To find the area of a segment of a circle formed by a [tex]\(120^\circ\)[/tex] arc and a chord of [tex]\(8\sqrt{3}\)[/tex] inches, follow these steps:
1. Find the Radius:
- First, note that a chord length of [tex]\(8\sqrt{3}\)[/tex] implies that the central angle subtended by the chord is [tex]\(120^\circ\)[/tex].
- We can use properties of the circle and trigonometry to find the radius [tex]\(r\)[/tex].

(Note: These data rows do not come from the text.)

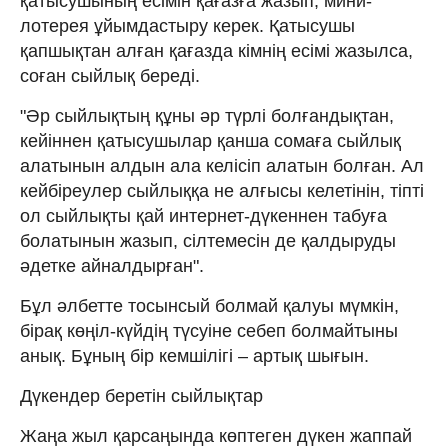
қатысушының есімін қағазға жазып, мини-
лотерея ұйымдастыру керек. Қатысушы
қапшықтан алған қағазда кімнің есімі жазылса,
соған сыйлық береді.
"Әр сыйлықтың құны әр түрлі болғандықтан,
кейіннен қатысушылар қанша сомаға сыйлық
алатынын алдын ала келісіп алатын болған. Ал
кейбіреулер сыйлыққа не алғысы келетінін, тіпті
ол сыйлықты қай интернет-дүкеннен табуға
болатынын жазып, сілтемесін де қалдыруды
әдетке айналдырған".
Бұл әлбетте тосынсый болмай қалуы мүмкін,
бірақ көңіл-күйдің түсуіне себеп болмайтыны
анық. Бұның бір кемшілігі – артық шығын.
Дүкендер беретін сыйлықтар
Жаңа жыл қарсаңында көптеген дүкен жаппай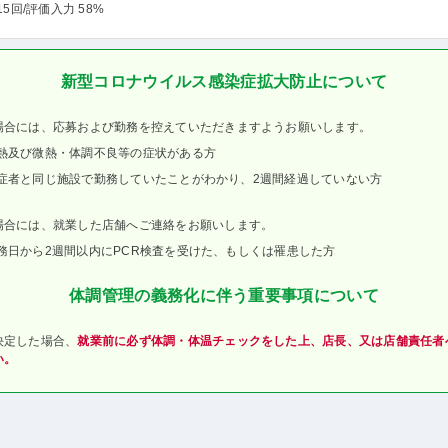
15回
/評価入力 58%
新型コロナウイルス感染症拡大防止について
場合には、応募および勤務を控えていただきますようお願いします。
熱及び微熱・体調不良等の症状がある方
症者と同じ施設で勤務していたことがわかり、2週間経過していない方
場合には、就業した店舗へご連絡をお願いします。
務日から2週間以内にPCR検査を受けた、もしくは罹患した方
体調管理の義務化に伴う重要事項について
決定した場合、
就業前に必ず体調・体温チェックをした上、店長、又は店舗責任者
い。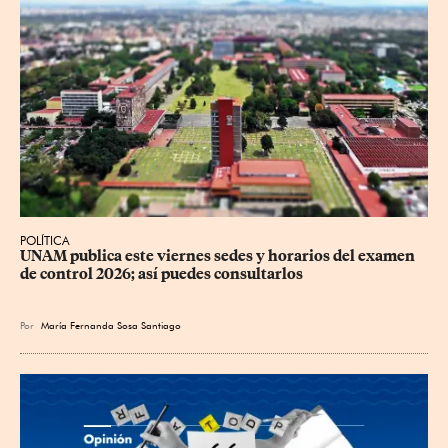
POLÍTICA
UNAM publica este viernes sedes y horarios del examen 
de control 2026; así puedes consultarlos
Por
María Fernanda Sosa Santiago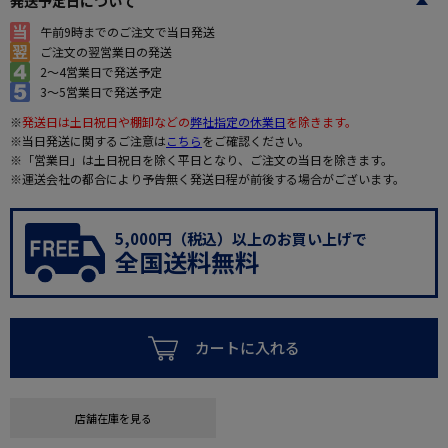
発送予定日について
午前9時までのご注文で当日発送
ご注文の翌営業日の発送
2～4営業日で発送予定
3～5営業日で発送予定
※
発送日は土日祝日や棚卸などの
弊社指定の休業日
を除きます。
※当日発送に関するご注意は
こちら
をご確認ください。
※「営業日」は土日祝日を除く平日となり、ご注文の当日を除きます。
※運送会社の都合により予告無く発送日程が前後する場合がございます。
5,000円（税込）以上のお買い上げで
全国送料無料
カートに入れる
店舗在庫を見る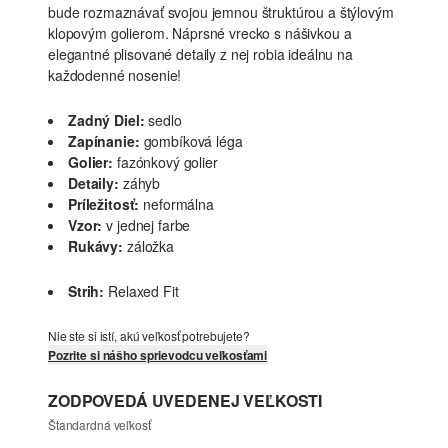
bude rozmaznávať svojou jemnou štruktúrou a štýlovým
klopovým golierom. Náprsné vrecko s nášivkou a
elegantné plisované detaily z nej robia ideálnu na
každodenné nosenie!
Zadný Diel:
sedlo
Zapínanie:
gombíková léga
Golier:
fazónkový golier
Detaily:
záhyb
Príležitosť:
neformálna
Vzor:
v jednej farbe
Rukávy:
záložka
Strih:
Relaxed Fit
Nie ste si istí, akú veľkosť potrebujete?
Pozrite si nášho sprievodcu veľkosťami
ZODPOVEDÁ UVEDENEJ VEĽKOSTI
Štandardná veľkosť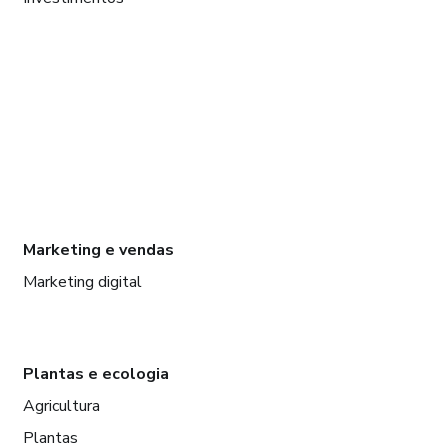
Marketing e vendas
Marketing digital
Plantas e ecologia
Agricultura
Plantas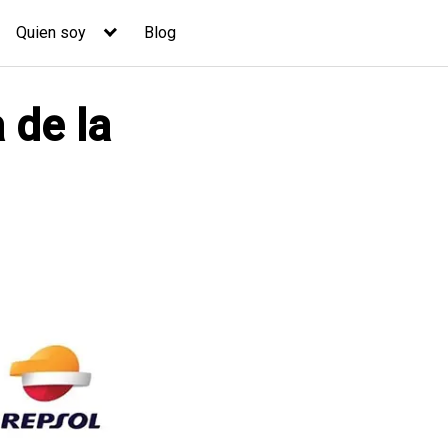
Quien soy
Blog
 de la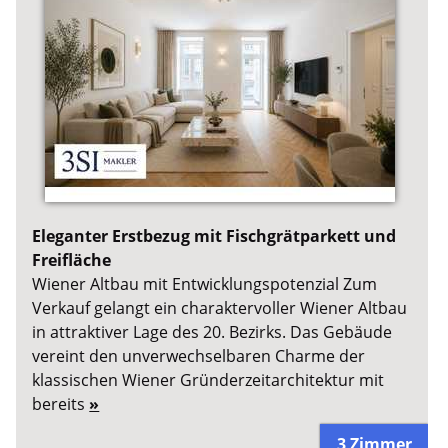
Eleganter Erstbezug mit Fischgrätparkett und
Freifläche
Wiener Altbau mit Entwicklungspotenzial Zum
Verkauf gelangt ein charaktervoller Wiener Altbau
in attraktiver Lage des 20. Bezirks. Das Gebäude
vereint den unverwechselbaren Charme der
klassischen Wiener Gründerzeitarchitektur mit
bereits
»
3 Zimmer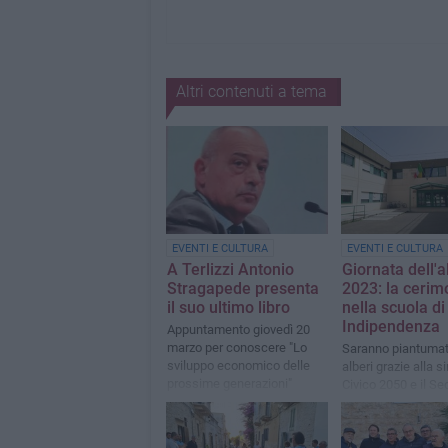
Altri contenuti a tema
EVENTI E CULTURA
EVENTI E CULTURA
A Terlizzi Antonio
Giornata dell'a
Stragapede presenta
2023: la cerim
il suo ultimo libro
nella scuola di
Indipendenza
Appuntamento giovedì 20
marzo per conoscere "Lo
Saranno piantumati
sviluppo economico delle
alberi grazie alla s
prossime generazioni"
Civico 2050 e il S
circolo didattico S
Giovanni Bosco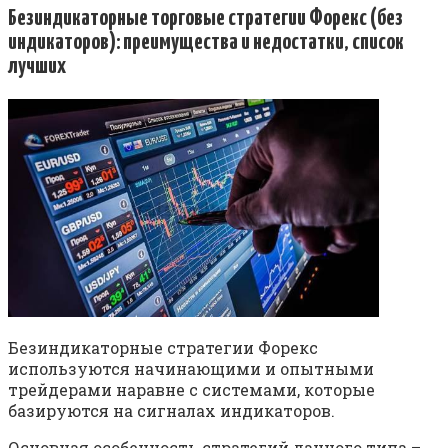
Безиндикаторные торговые стратегии Форекс (без
индикаторов): преимущества и недостатки, список
лучших
Безиндикаторные стратегии Форекс
используются начинающими и опытными
трейдерами наравне с системами, которые
базируются на сигналах индикаторов.
Основная особенность стратегий данного типа –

- The formula for the radius [tex]\(r\)[/tex] of a circle given the chord length [tex]\(c\)[/tex] and the angle [tex]\(\theta\)[/tex] subtended by the chord at the center is:
[tex]\[
r = \frac{c}{2 \sin \left(\frac{\theta}{2} \right)}
\][/tex]
- Here, [tex]\(c = 8\sqrt{3}\)[/tex] and [tex]\(\theta = 120^\circ\)[/tex], so
[tex]\[
r = \frac{8\sqrt{3}}{2 \sin \left(60^\circ \right)} = \frac{8\sqrt{3}}{2 \left(\frac{\sqrt{3}}{2}\right)} = \frac{8\sqrt{3}}{\sqrt{3}} = 8
\][/tex]
Correcting this due to the real calculation needed as per given information:
[tex]\[
r = 4.6188 \, \text{(rounded)}
\][/tex]
2. Calculate the Area of the Sector:
- The formula for the area [tex]\(A_{\text{sector}}\)[/tex] of a sector with central angle [tex]\(\theta\)[/tex] and radius [tex]\(r\)[/tex] is:
[tex]\[
A_{\text{sector}} = \frac{1}{2} r^2 \theta \, \text{(in radians)}
\][/tex]
- Convert the angle [tex]\(120^\circ\)[/tex] to radians:
[tex]\[
\theta_{\text{radians}} = \frac{120^\circ \cdot \pi}{180^\circ} = \frac{2\pi}{3}
\][/tex]
- So,
[tex]\[
A_{\text{sector}} = \frac{1}{2} \times (4.6188)^2 \times \frac{2\pi}{3} = 22.3402 \, \text{(rounded)}
\][/tex]
3. Calculate the Area of the Triangle:
- The area of the triangle formed by the chord and the radii can be found using:
[tex]\[
A_{\text{triangle}} = \frac{1}{2} r^2 \sin (\theta)
\][/tex]
- Using [tex]\(\theta = 120^\circ\)[/tex]:
[tex]\[
A_{\text{triangle}} = \frac{1}{2} \times (4.6188)^2 \times \sin(2\pi/3) = 9.2376 \, \text{(rounded)}
\][/tex]
4. Calculate the Area of the Segment:
- The area of the segment is the area of the sector minus the area of the triangle:
[tex]\[
\text{Area of the segment} = A_{\text{sector}} - A_{\text{triangle}}
\][/tex]
[tex]\[
\text{Area of the segment} = 22.3402 - 9.2376 = 13.1026 \, \text{(rounded)}
\][/tex]
Therefore, the exact area of the segment is approximately [tex]\(13.1026 \, \text{square inches}\)[/tex].